- _Request_
Repeat the records below word for word and omit each image.
BEGIN Entries shown
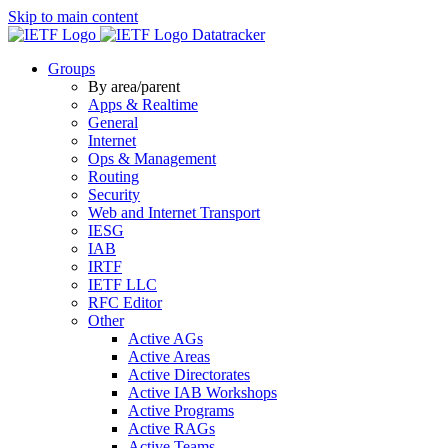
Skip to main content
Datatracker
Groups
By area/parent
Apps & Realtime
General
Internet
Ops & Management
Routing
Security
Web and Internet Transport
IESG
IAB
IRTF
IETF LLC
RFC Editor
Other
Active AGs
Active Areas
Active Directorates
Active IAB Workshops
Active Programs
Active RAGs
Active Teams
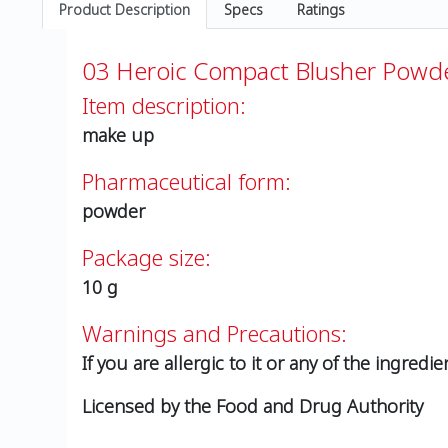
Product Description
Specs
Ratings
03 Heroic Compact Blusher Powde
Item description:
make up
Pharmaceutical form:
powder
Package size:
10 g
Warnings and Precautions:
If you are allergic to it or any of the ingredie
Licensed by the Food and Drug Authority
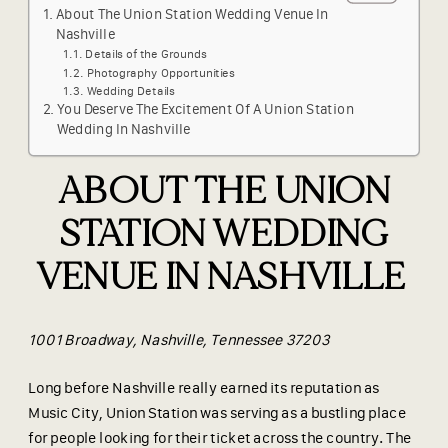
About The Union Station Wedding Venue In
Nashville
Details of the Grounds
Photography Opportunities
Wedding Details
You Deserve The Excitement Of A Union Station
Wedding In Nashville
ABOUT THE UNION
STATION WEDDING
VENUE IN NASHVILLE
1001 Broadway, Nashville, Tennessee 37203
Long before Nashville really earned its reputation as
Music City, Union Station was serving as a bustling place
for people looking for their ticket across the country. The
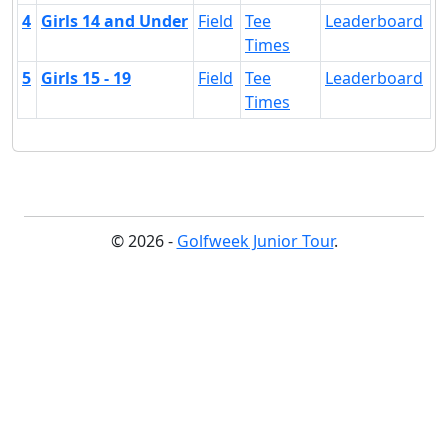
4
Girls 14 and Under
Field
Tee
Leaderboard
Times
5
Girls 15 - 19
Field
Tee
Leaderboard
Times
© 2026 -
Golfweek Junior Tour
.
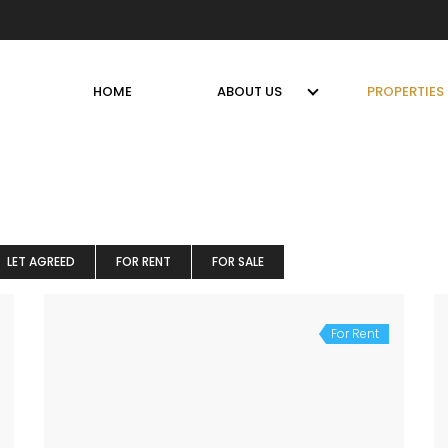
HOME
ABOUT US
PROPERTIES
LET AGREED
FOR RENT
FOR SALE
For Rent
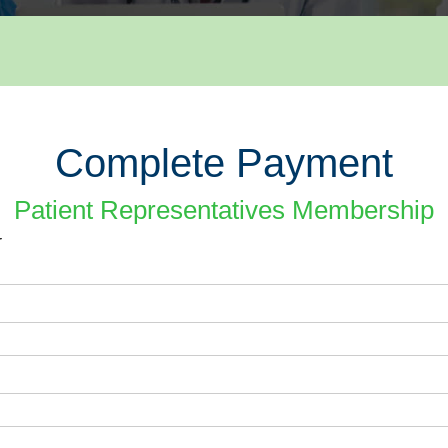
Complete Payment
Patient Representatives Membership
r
END Entries shown
- _Output for this exercise_
Skip to main content
Datatracker
Groups
By area/parent
Apps & Realtime
General
Internet
Ops & Management
Routing
Security
Web and Internet Transport
IESG
IAB
IRTF
IETF LLC
RFC Editor
Other
Active AGs
Active Areas
Active Directorates
Active IAB Workshops
Active Programs
Active RAGs
Active Teams
Product Description
Specs
Ratings
03 Heroic Compact Blusher Powde
Item description:
make up
Pharmaceutical form:
powder
Package size:
10 g
Warnings and Precautions:
If you are allergic to it or any of the ingredie
Licensed by the Food and Drug Authority
About The Union Station Wedding Venue In
Nashville
Details of the Grounds
Photography Opportunities
Wedding Details
You Deserve The Excitement Of A Union Station
Wedding In Nashville
ABOUT THE UNION
STATION WEDDING
VENUE IN NASHVILLE
1001 Broadway, Nashville, Tennessee 37203
Long before Nashville really earned its reputation as
Music City, Union Station was serving as a bustling place
for people looking for their ticket across the country. The
4
Girls 14 and Under
Field
Tee
Leaderboard
Times
5
Girls 15 - 19
Field
Tee
Leaderboard
Times
© 2026 -
Golfweek Junior Tour
.
HOME
ABOUT US
PROPERTIES
LET AGREED
FOR RENT
FOR SALE
For Rent
Complete Payment
Patient Representatives Membership
r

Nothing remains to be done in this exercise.